How EU frames UK energy policy

Letter sent to the Times:

In his Business commentary ("A Rudderless ship," March 29 www.thetimes.co.uk/tto/business/columnists/article4723325.ece) Robert Lea asserts "the energy secretary (Amber Rudd) appears to forget that our nuclear, wind, solar and marine energy and fracking have nothing to do with Brussels" in her warning that the EU is key to UK energy policy.
Ms Rudd is in fact correct. Tony Blair as Prime Minister signed up the UK to meet an EU-wide target of securing 20 per cent of our energy (not just electricity) from renewable sources by 2020 under the EC renewable energy directive (https://ec.europa.eu/energy/en/topics/renewable-energy/renewable-energy-directive).

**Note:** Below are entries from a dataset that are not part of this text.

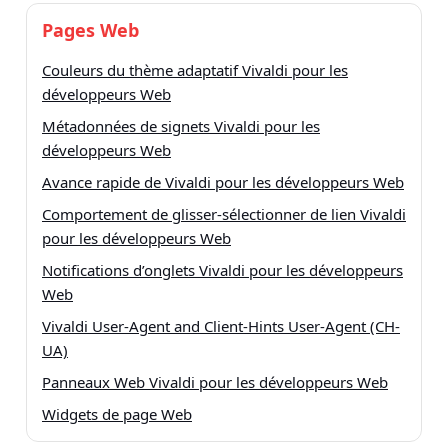
Pages Web
Couleurs du thème adaptatif Vivaldi pour les
développeurs Web
Métadonnées de signets Vivaldi pour les
développeurs Web
Avance rapide de Vivaldi pour les développeurs Web
Comportement de glisser-sélectionner de lien Vivaldi
pour les développeurs Web
Notifications d’onglets Vivaldi pour les développeurs
Web
Vivaldi User-Agent and Client-Hints User-Agent (CH-
UA)
Panneaux Web Vivaldi pour les développeurs Web
Widgets de page Web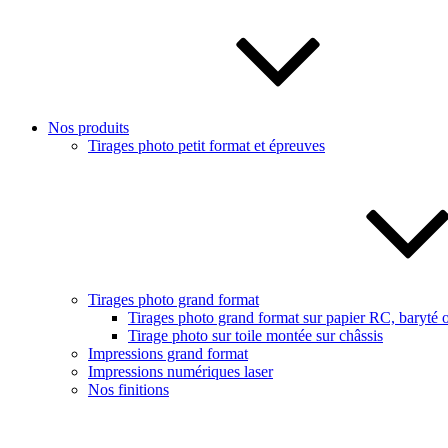
Nos produits
Tirages photo petit format et épreuves
Tirages photo grand format
Tirages photo grand format sur papier RC, baryté o
Tirage photo sur toile montée sur châssis
Impressions grand format
Impressions numériques laser
Nos finitions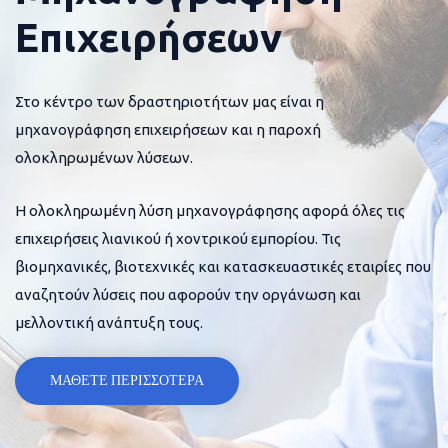
Επιχειρήσεων
Στο κέντρο των δραστηριοτήτων μας είναι η
μηχανογράφηση επιχειρήσεων και η παροχή
ολοκληρωμένων λύσεων.
Η ολοκληρωμένη λύση μηχανογράφησης αφορά όλες τις
επιχειρήσεις λιανικού ή χοντρικού εμπορίου. Τις
βιομηχανικές, βιοτεχνικές και κατασκευαστικές εταιρίες που
αναζητούν λύσεις που αφορούν την οργάνωση και
μελλοντική ανάπτυξη τους.
ΜΑΘΕΤΕ ΠΕΡΙΣΣΟΤΕΡΑ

Additionally, the complex financial  regime supporting the fiendishly opaque taxpayer-supported subsidies for the proposed Hinkley Point C nuclear plant is contingent on the decision  (http://ec.europa.eu/competition/state_aid/cases/251157/251157_1615983_2292_4.pdf)inDecember 2014 by the European Commission Competition Directorate to allow the massive State Aid financial support for the plant. (C(2014) 7142 final cor)

This barely comprehensible decision - which is a 180 degree reversal of an earlier  provisional decision the Commission announced on 18 December 2013 - which would have disallowed the State Aid subsidy, has been referred to another European Union institution, the European Court of Justice (ECJ), by two fellow EU states, Austria and Luxembourg, backed by a coalition of German renewable energy companies concerned Hinkley will gain an unfair market advantage from such lavish taxpayer-supported and electricity bill-payer subsidies.  
The latest French Government plan to bail out by recapitalization  EDF, the parent company of EDF Energy, the applicant company to build Hinkley C, announced by French finance minister, Emmanuel Macron, in the French Parliament  ("Macron assure que l'Etat est prêt à recapitaliser EDF," Le Parisien 17 March http://www.leparisien.fr/economie/macron-hue-par-des-salaries-d-edf-a-la-centrale-nucleaire-de-civaux-17-03-2016-5634931.php#xtref=http%3A%2F%2Fwww.energyfair.org.uk%2Fnews-1;) amounts to yet another subsidy which will be challenged in the ECJ.

As Mr Lea himself asked in an article on nuclear funding last week "there is a question of whether this breaches European state-aid rules." ("Row over Hinkley Point is about to go nuclear,"  March 23, www.thetimes.co.uk/tto/business/industries/utilities/article4719381.ece)


So the EU  has, and does,  play a very large role in framing UK energy policy.